The keynote speaker Dr. Ahmed spoke on the topic of “Living A Life Committed to Social Justice.” He described how he uses hip-hop and spoken word in his activism, opening his speech with a poem he wrote in college. It focused on how the world is metaphorically and literally divided into a grid, and how one day he hopes to see the grid disappear. He also spoke about how messages can be encoded in rap and hip-hop songs, and showed A Tribe Called Quest and Busta Rhymes performing a medley of Award Tour, Movin Backwards and We the People from the 2017 Grammy’s.
“What they say in this song,” Dr. Ahmed said, pointing to the screen, “took me 200 pages of writing in a dissertation.”
He also used this performance to address the divide between marginalized communities and the people trying to help them. He said the problem is that people go in and use these big words, but the people there don’t care about the words, they care about how things are going to get fixed which is why rap and hip hop are good platforms to spread social justice awareness; they say it simply.
Dr. Ahmed was also on a panel comprised of men of color who focused on “Exploring the Difficulties Faced in the Pursuit of Higher Education and a Career.” He was joined by Suffolk professor Dr. Robert Bellinger, Associate Dean of Students Shawn Newton, Suffolk Alum Ian Pineda, and Nathan Roman, a McNair Academic and Research Adviser, on the panel. One of the questions was how they choose their careers.
“I didn’t think about my career until I was getting my doctoral,” said Dean Newton. He realized he only had two educators in his school career that looked like him, and he wanted to change that for the next generation of students.
“I’m really enamored that I’m a part of this panel,” said Suffolk senior and applied legal studies major Fredson Sossavi, a moderator for the panel. “The speakers were amazing. It’s an honor to be in the room with such amazing people and I really look up to all of them.”
Other presentations covered a variety of topics covered by a variety of people. Suffolk’s Reverend Amy Fisher presented on the topic of women in religion, looking at the New Testament in the Bible, the Qur’an, and the Tanakh, which is the Jewish Bible and stands for the Torah, Nevi’im (or prophets), and Ketuvim (or writings). Fisher examined the positive and negative placement of women in each religion, citing many verses for each.
Students could attend presentations on issues familiar and foreign to them.

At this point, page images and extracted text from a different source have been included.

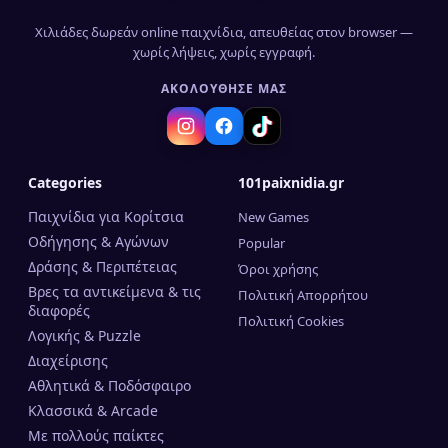
Χιλιάδες δωρεάν online παιχνίδια, απευθείας στον browser —
χωρίς λήψεις, χωρίς εγγραφή.
ΑΚΟΛΟΎΘΗΣΈ ΜΑΣ
Categories
101paixnidia.gr
Παιχνίδια για Κορίτσια
New Games
Οδήγησης & Αγώνων
Popular
Δράσης & Περιπέτειας
Όροι χρήσης
Βρες τα αντικείμενα & τις
Πολιτική Απορρήτου
διαφορές
Πολιτική Cookies
Λογικής & Puzzle
Διαχείρισης
Αθλητικά & Ποδόσφαιρο
Κλασσικά & Arcade
Mε πολλούς παίκτες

The organizers also worked to make sure the environment was inclusive for all genders. To sign up, participants had to enter their pronouns, so they could be printed on their nametags. Michaela Hallion, a junior English major at Suffolk who presented at the summit, thought this was an extremely important detail because the forum was based on social justice.
“It just normalizes people who may need to say, ‘I use they, them, theirs pronouns’ or who even may need to say, ‘I use pronouns that really don’t align with what [I] look like,’” Hallion said.
Hallion also thought the Social Justice Summit was a success in educating and inspiring the people who attended, so that they can implement this new knowledge around campus and in their everyday lives.